BTW, LTM also need a way to translate between input encoding, or single input encoding must be used for all trainings.

PS.

Also, when bringing up associations (memories) for Foo, LTM can also bring up associations for Bar, Baz, etc. For example, LTM can bring up 10 direct (tier 1) associations for Foo, then 3 tier 2 main associations for Bar, Baz, etc., then 1 tier 3 association for tier 2 associations, and so on, up to e.g. 7 tiers. Beware, it can lead to "inner monologue" of machine. :-)

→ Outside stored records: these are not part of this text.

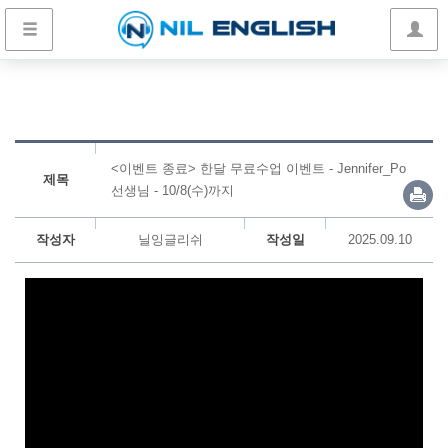
<이벤트 종료> 한달 무료수업 이벤트 - Jennifer_Po
제목
선생님 - 10/8(수)까지
작성자
닐잉글리쉬
작성일
2025.09.10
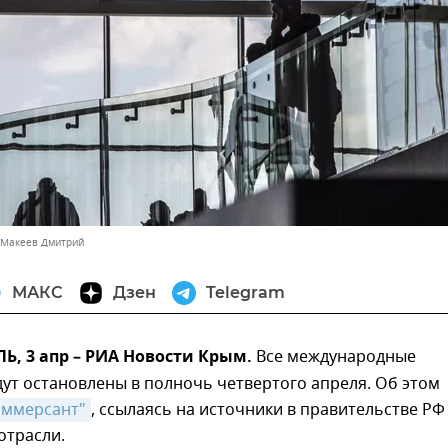
 Макеев Дмитрий
МАКС
Дзен
Telegram
, 3 апр – РИА Новости Крым.
Все международные
ут остановлены в полночь четвертого апреля. Об этом
оммерсант"
, ссылаясь на источники в правительстве РФ
отрасли.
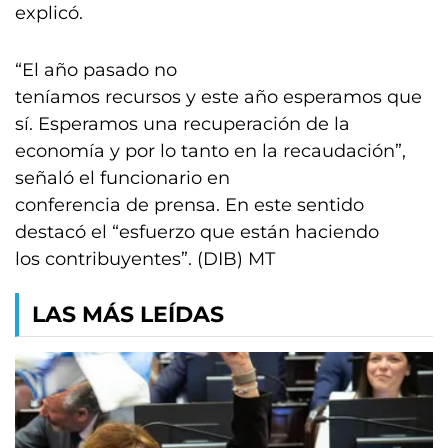
explicó.
“El año pasado no
teníamos recursos y este año esperamos que
sí. Esperamos una recuperación de la
economía y por lo tanto en la recaudación”,
señaló el funcionario en
conferencia de prensa. En este sentido
destacó el “esfuerzo que están haciendo
los contribuyentes”. (DIB) MT
LAS MÁS LEÍDAS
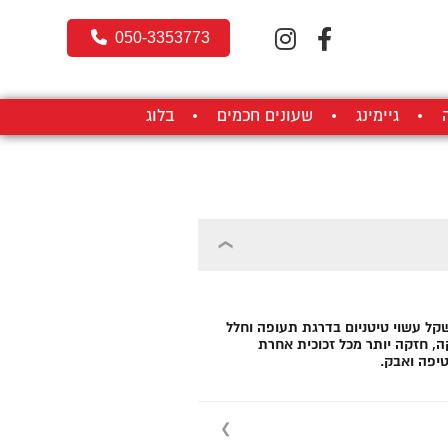
050-3353773
גיימינג
שעונים חכמים
בלוג
 חזק וקל משקל עשוי טיטניום בדרגת תעופה וחלל
ה, חזקה יותר מכל זכוכית אחרת
טיפה ואבק.
S בגודל 6.1 אינץ', מסך הנעילה גלוי תמיד: אתה אפילו לא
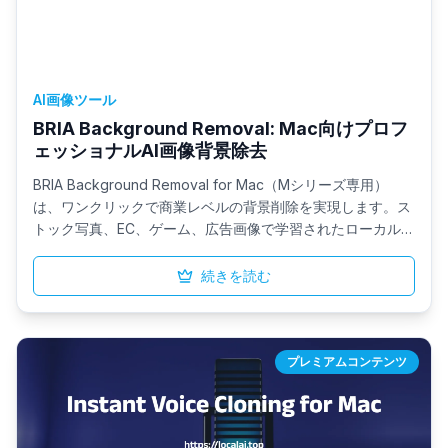
AI画像ツール
BRIA Background Removal: Mac向けプロフ
ェッショナルAI画像背景除去
BRIA Background Removal for Mac（Mシリーズ専用）
は、ワンクリックで商業レベルの背景削除を実現します。ス
トック写真、EC、ゲーム、広告画像で学習されたローカル実
行型RMBG v1.4 AIモデルにより、高速かつ高精度を実現。シ
ンプルなDMGインストーラで提供され、ポートレート、商
続きを読む
品、またはバッチ処理をオフラインで実行し、クラウドのプ
ライバシーリスクとセットアップの複雑さを排除します。
プレミアムコンテンツ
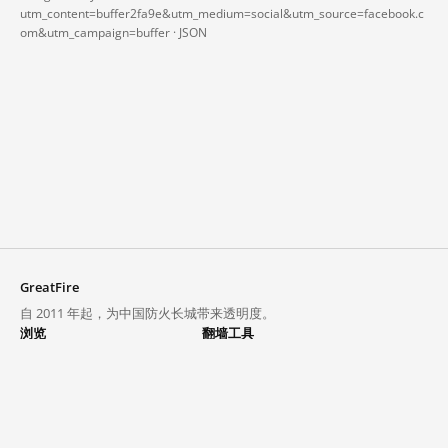
utm_content=buffer2fa9e&utm_medium=social&utm_source=facebook.c
om&utm_campaign=buffer ·
JSON
GreatFire
自 2011 年起，为中国防火长城带来透明度。
浏览
翻墙工具
封锁列表
VPN 与代理
探索
翻墙中心
趋势
GreatFireVPN
热门网站在中国大陆的访问状况
数据与 API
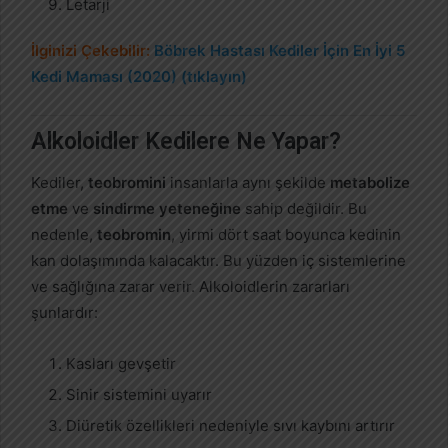
Letarji
İlginizi Çekebilir:
Böbrek Hastası Kediler İçin En İyi 5
Kedi Maması (2020) (tıklayın)
Alkoloidler Kedilere Ne Yapar?
Kediler,
teobromini
insanlarla aynı şekilde
metabolize
etme
ve
sindirme yeteneğine
sahip değildir. Bu
nedenle,
teobromin
, yirmi dört saat boyunca kedinin
kan dolaşımında kalacaktır. Bu yüzden iç sistemlerine
ve sağlığına zarar verir. Alkoloidlerin zararları
şunlardır:
Kasları gevşetir
Sinir sistemini uyarır
Diüretik özellikleri nedeniyle sıvı kaybını artırır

YetAnotherNick · on Sept 12, 2020

Actually we do have few mechanisms for long term memory like Neural Turing Machine, which has explicit memory cells which neural network could read and write. I think the only thing that is holding back NTM is that it is computationally not efficient like fixed sized context transformer.

Muller20 · on Sept 13, 2020

What's holding back NTM is that they are hard to train, even worse than RNNs. They are not much less efficient than a Transformer. Instead, Transformer has all the advantages of the NTM but it is much easier to train.

Actually, the way I see it, Transformer is a direct descendent of memory-based architectures (NTM, MemNet, stack-based RNNs...) that is both expressive and easy to train.

sjg007 · on Sept 13, 2020

When I realized that what transformers do is transform input into output which is also input I was amazed but it makes sense. It’s exactly like a markov chain. Think of a snake eating itself. What’s important is that the output is basically a Probability distribution. Now you can post process that output to get a finite value but you really want to put it back in and turn the wheel again.

But you are right, they are trained on next word prediction so there’s no long term memory. I imagine people are working on transformers with a memory bank. But RNNs seem to be the brute force solution here... what I am guessing is that you need to maintain some kind of index to decide where to backprop. If it hasn’t been discovered yet, I bet it will be some kind of bloom filter.

hrbigelow · on Sept 13, 2020

One idea in the Hopfield Networks is All You Need paper, was that the softmax-based attention mechanism is equivalent to a Hopfield energy update, and in which the attention keys are the Hopfield "memories". But, the keys are produced as a transformation of the input, so it seems to me, the Transformer does not actually store keys as "memories" the way a Hopfield network stores memories (as energy minima). Is this correct, or am I missing something about the paper?

murbard2 · on Sept 13, 2020

> There is absolutely no training signal that tells an RNN to remember something beyond the BPTT horizon. So why would it?

Because they generalize. Char-RNN learn to balance parenthesis separated by a longer distance than the BPTT window because they've learned that counting parenthesis is useful for prediction based on parenthetical statements shorter than the BPTT window.

Erlich_Bachman · on Sept 13, 2020

Very well thought-out! We need more of this. Doesn't mean that all of your ideas are correct or don't make unnecessary assumptions, etc. But it shows a very clear thinking path that is easy to understand. You should write and publish more if you can!

nmca · on Sept 12, 2020

You might be interested in RTRL (real time recurrent learning).